③and the reputation of Charles Strickland is now firmly established on the lines which he laid down.
【直訳】
チャールズ・ストリクランドの評判は今、ユレが横たえた線の上に堅く確立されている。
【試訳】
ユレの敷いた路線に乗って、チャールズ・ストリクランドは確固たる賞賛を今、手中に収めている。
【文法】
the reputation of Charles Strickland →これが主語。

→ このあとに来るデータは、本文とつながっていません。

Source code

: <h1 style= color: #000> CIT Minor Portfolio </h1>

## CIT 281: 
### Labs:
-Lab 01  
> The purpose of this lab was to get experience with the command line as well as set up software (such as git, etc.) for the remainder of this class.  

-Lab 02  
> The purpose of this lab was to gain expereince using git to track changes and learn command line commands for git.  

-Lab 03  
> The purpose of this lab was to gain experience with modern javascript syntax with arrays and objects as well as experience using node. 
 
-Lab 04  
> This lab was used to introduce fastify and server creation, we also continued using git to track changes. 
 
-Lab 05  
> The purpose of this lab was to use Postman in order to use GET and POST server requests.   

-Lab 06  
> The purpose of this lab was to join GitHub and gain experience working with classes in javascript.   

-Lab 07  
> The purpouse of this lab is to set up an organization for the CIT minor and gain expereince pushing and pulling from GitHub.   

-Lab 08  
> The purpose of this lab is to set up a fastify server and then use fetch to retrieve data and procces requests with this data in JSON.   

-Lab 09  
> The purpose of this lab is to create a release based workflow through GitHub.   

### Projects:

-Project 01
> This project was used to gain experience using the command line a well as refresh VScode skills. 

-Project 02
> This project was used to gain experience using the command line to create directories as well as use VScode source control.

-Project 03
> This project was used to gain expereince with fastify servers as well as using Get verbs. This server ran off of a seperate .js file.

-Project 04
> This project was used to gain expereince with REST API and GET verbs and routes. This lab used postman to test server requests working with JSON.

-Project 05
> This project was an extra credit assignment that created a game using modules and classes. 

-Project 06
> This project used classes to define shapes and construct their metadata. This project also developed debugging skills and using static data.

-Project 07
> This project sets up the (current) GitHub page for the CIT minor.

is now firmly established →これが述語動詞。受身。
on the lines which he laid down→これが述語動詞を修飾する前置詞句。
linesとwhichの間は関係代名詞の省略。
省略された関係代名詞は、関係詞節中ではlaidの目的語。
④The rise of this reputation is one of the most romantic incidents in the history of art.
【直訳】
この評判の上昇は、芸術の歴史の中で最もロマンティックな出来事である。
【試訳】
彼への賞賛の高まりは、芸術の歴史の中でもそうは見られない心躍る現象である。
【文法】
The riseが主語。
isが述語動詞。
oneが補語。
つなげば
The rise is one.→骨組みはたったこれだけ。
前置詞句を抜き出せば
of this reputation→riseを修飾
of the most romantic incidents→ oneを修飾
in the history→incidentsを修飾
of art→historyを修飾
となる。
⑤But I do not propose to deal with Charles Strickland's work except in so far as it touches upon his character.
【直訳】
しかし私は、チャールズ・ストリクランドの仕事を扱うことをしようとは思っていない。彼の仕事が彼の性分に触れる時を除いて。
【試訳】
だが私は、チャールズ・ストリクランドの絵をここで取り上げようとは思っていない。作品が、彼の気質をよく顕している場合に限って、書き記したいと思っている。
【文法】
except in so far as
成句と言ってしまえばそれまでだが・・・。
品詞をひとつずつ考えてみる。
①exceptは前置詞。「除いて」
②inも前置詞。「場合」
soは副詞でfarを修飾。
farも副詞でtouchesを修飾。
③so farは「その程度」という意味。
その程度の”その”とはどの程度か?
それを示すのが接続詞のas以下。
④「絵が彼の奥深い気質に触れるような」
④③②①の順につなぐと
「絵が彼の奥深い気質に触れるような程度である場合を除いて」
となる。
もう少し構造を考えてみる・・・。
it touches upon his character
この文にasを置いて
as it touches upon his character
という副詞節が出来る。これにso farを置いて
so far as it touches upon his character
になる。
これは
so far(その程度ってどの程度?)
によって投げかけられた問いの回答が、as以下の
as it touches upon his character
によって示されるという形で情報が展開している。
so far as全体を一つの接続詞と考えれば
so far as it touches upon his character
という副詞節が、前置詞inの目的語になっていて
in so far as it touches upon his character
という前置詞句が、前置詞exceptの目的語となっている。